By Carl Zimmer | March 4, 2012 12:36 pm

Alan Alda has come up with an excellent contest for scientists:

Answer the question, “What is a flame?”

Here’s the catch. The audience for the answer is 11-year-olds. Writing this week in Science (free pdf), Alda recalls how he asked this question to his science teacher when he was 11. The answer he got was, “It’s oxidation.”

Accurate, but not enlightening. This, of course, is a challenge that science writers face every day–how to use everyday language to convey insights that scientists describe to each other and students with precise, but often obscure, terminology.

It’s not easy for experienced writers to do this, and it can be even harder for scientists who are just starting to communicate to a broad audience. When I teach workshops for science graduate students, I force them to do without a long list of jargon. (The Index of Banned Words) I want them to think of plain-English alternatives and mind-lifting metaphors instead.

It can be a struggle for them to resist those words. The most vivid way I can illustrate the struggle is to pick someone at random at a workshop and ask, “What do you  do?”

Simple enough to ask, but remarkably hard to answer. All the people I’ve picked have been investigating fascinating stuff, from subconscious priming to nanotechnology to coral reefs. And yet they manage to give me answers that are both boring and vague–and peppered with those banned words. So I just keep asking them to try again until we get to the heart of things–an answer that’s accurate, but also conveys to a non-scientist why their research is interesting, important, and inspiring enough to keep them working insane hours on it.

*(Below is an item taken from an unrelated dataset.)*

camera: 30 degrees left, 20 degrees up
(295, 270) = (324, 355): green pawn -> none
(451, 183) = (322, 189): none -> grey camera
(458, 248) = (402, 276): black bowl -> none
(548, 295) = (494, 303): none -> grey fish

Alda has thought a lot about these issues as well; he’s on the advisory board of the Center for Science Communication at Stony Brook University. And he hopes, through his “Flame Challenge” to get more scientists to think about them as well. Here are the rules for his contest:

1. Answer the question — “What is a flame?” — in a way an 11-year-old will find intelligible and maybe even fun.

2. Answers will be screened for accuracy by scientists, then judged by a panel of 11-year-olds.

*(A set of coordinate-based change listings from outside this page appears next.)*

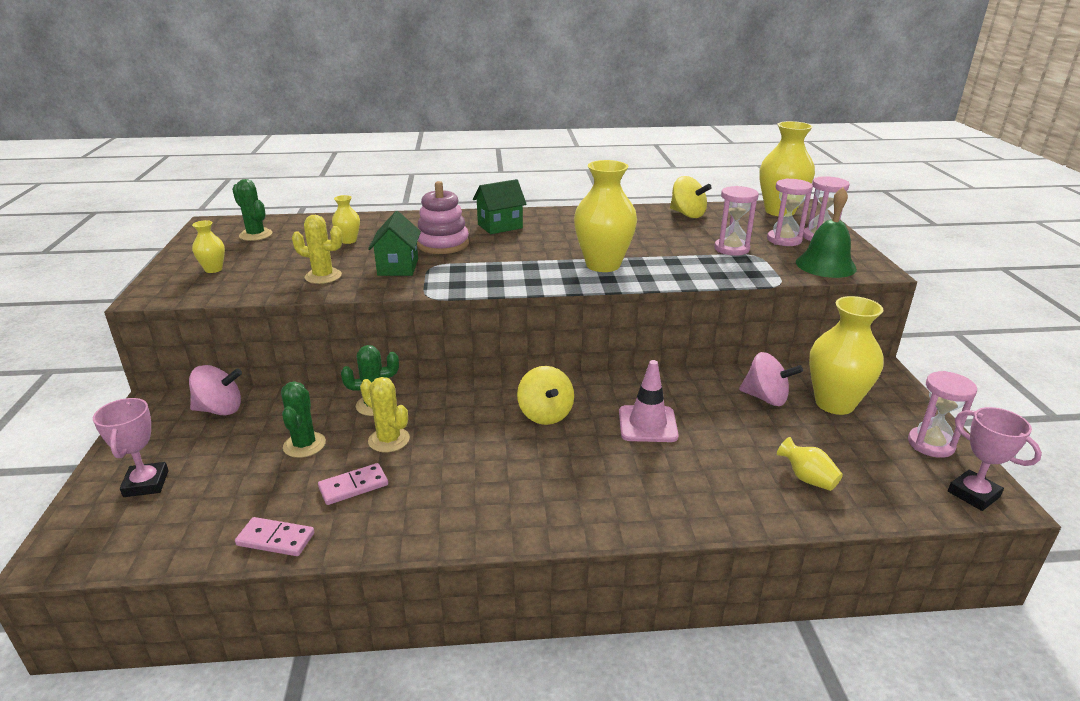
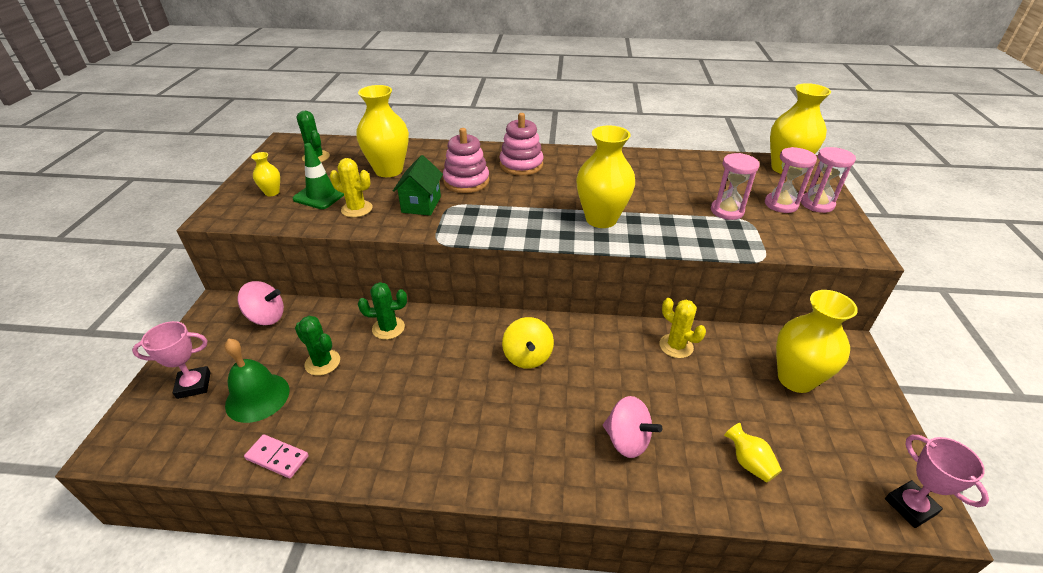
camera: 10 degrees right, 10 degrees up
(146, 484) = (194, 385): pink trophy -> pink trophy turned 75 degrees clockwise
(275, 267) = (321, 195): none -> green traffic cone
(304, 445) = (322, 362): green cactus -> green cactus turned 60 degrees counterclockwise
(348, 241) = (389, 170): yellow vase -> yellow vase, size x2.10
(353, 486) = (351, 412): pink domino -> none
(389, 440) = (391, 366): yellow cactus -> yellow cactus (676, 346)
(500, 226) = (521, 165): green house -> pink stacking toy
(647, 424) = (615, 379): pink traffic cone -> none
(687, 214) = (695, 165): yellow spinning top -> none
(766, 398) = (731, 364): pink spinning top -> pink spinning top (627, 440)
(825, 265) = (814, 240): green bell -> green bell (257, 397)
(930, 444) = (880, 440): pink hourglass -> none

3. Answers can be submitted through April 2, 2012. [Click here for the entry form.]

4. The winning entry will be unveiled at a special event at the World Science Festival in New York in June. The winner will get VIP tickets to the Festival, along with a Flame Challenge T-shirt, and the gratitude of a nation of 11-year-olds.

5. Finalist entries, as well as the winning entry, will be posted on the Flame Challenge website:www.flamechallenge.org

6. Entries can be written, spoken (on video), or told through graphics.

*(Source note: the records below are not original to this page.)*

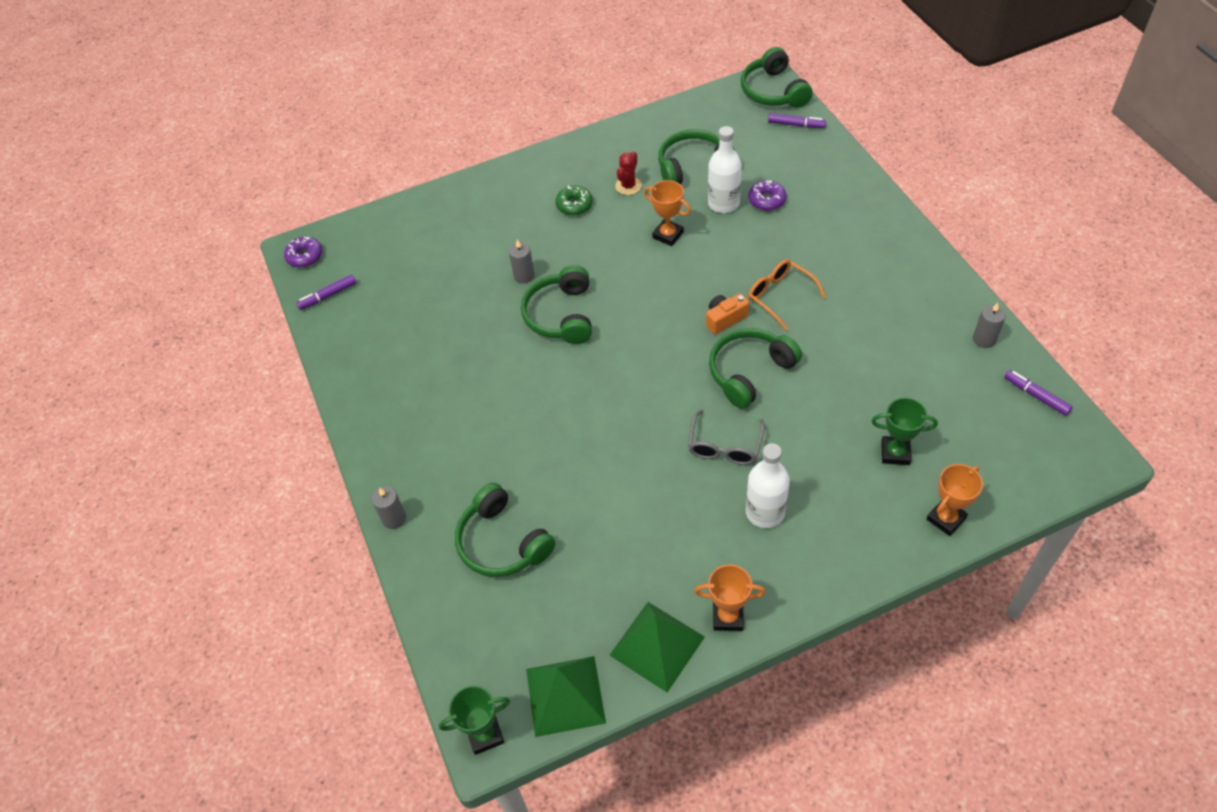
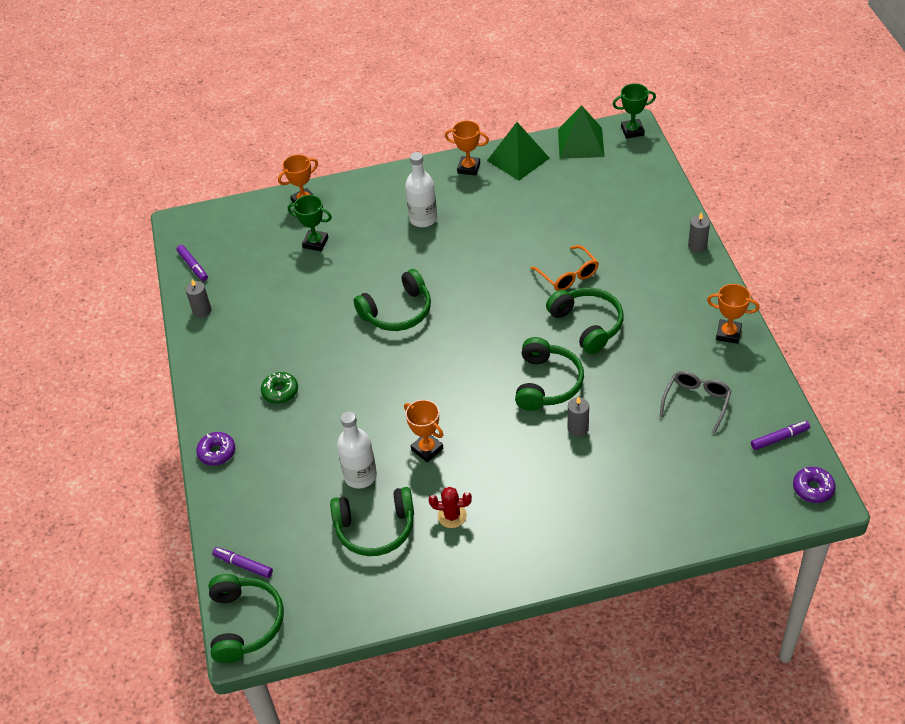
camera: 170 degrees left, 5 degrees down
(366, 400) = (728, 334): none -> orange trophy
(502, 542) = (615, 222): green headphones -> green headphones (587, 325)
(574, 205) = (514, 502): green donut -> green donut (280, 391)
(628, 186) = (452, 516): red cactus -> red cactus turned 60 degrees clockwise
(724, 446) = (437, 262): grey glasses -> grey glasses (696, 402)
(725, 319) = (402, 358): orange camera -> none
(766, 200) = (316, 472): purple donut -> purple donut (217, 452)
(780, 296) = (346, 371): orange glasses -> orange glasses (568, 275)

7. There is no limit on length, but remember – brevity is the soul of wit, particularly when the 11-year-old has a cell phone, an X-Box, a Facebook habit, etc.

May the best explanation win…

[Image: Photo by qisur on Flickr, via Creative Commons]

 

 

CATEGORIZED UNDER: Link Love, Meta

Comments (9)

  1. George

    Check out the 1-minute physics answers on youtube. Already a good answer for 11-year olds.

  2. While rule 6 probably disqualifies interactive, dynamic, crowdsourced submissions like mine (http://prezi.com/woqmvvbb_h6l/flame-challenge/), the challenge can only improve the universe of good answers to the question.

    May inquisitive 11-year-olds win!

  3. I think Richard Feynman explains it very well:

    http://www.youtube.com/watch?v=ITpDrdtGAmo

  4. danR

    A flame is the shape, and the shape’s light, of gaseous atoms or small molecules that are burning in the oxygen in the surrounding air that comes into the flame.

    Gaseous means the atoms or molecules are not stuck together like in a liquid or solid—they are apart from each other, like the air molecules are.

  5. Gary B

    This reminds me of Clifford Stoll’s oral exam for his Physics PhD, as described in “The Cuckoo’s Egg”. It was basically one question: “Why is the sky blue?”. That of course, combined with a few additional “why?”s leads to a wide ranging set of topics that includes pretty much all of physics. (“But why is the light scattered?” What is refraction? …)

  6. David B. Benson

    When I was young I read an essay on a candle’s flame. Maybe I was 11.

    The portion I remember now is about the parts of the flame: blue, yellow and then the black smoke. I seem to have forgotten one of the parts.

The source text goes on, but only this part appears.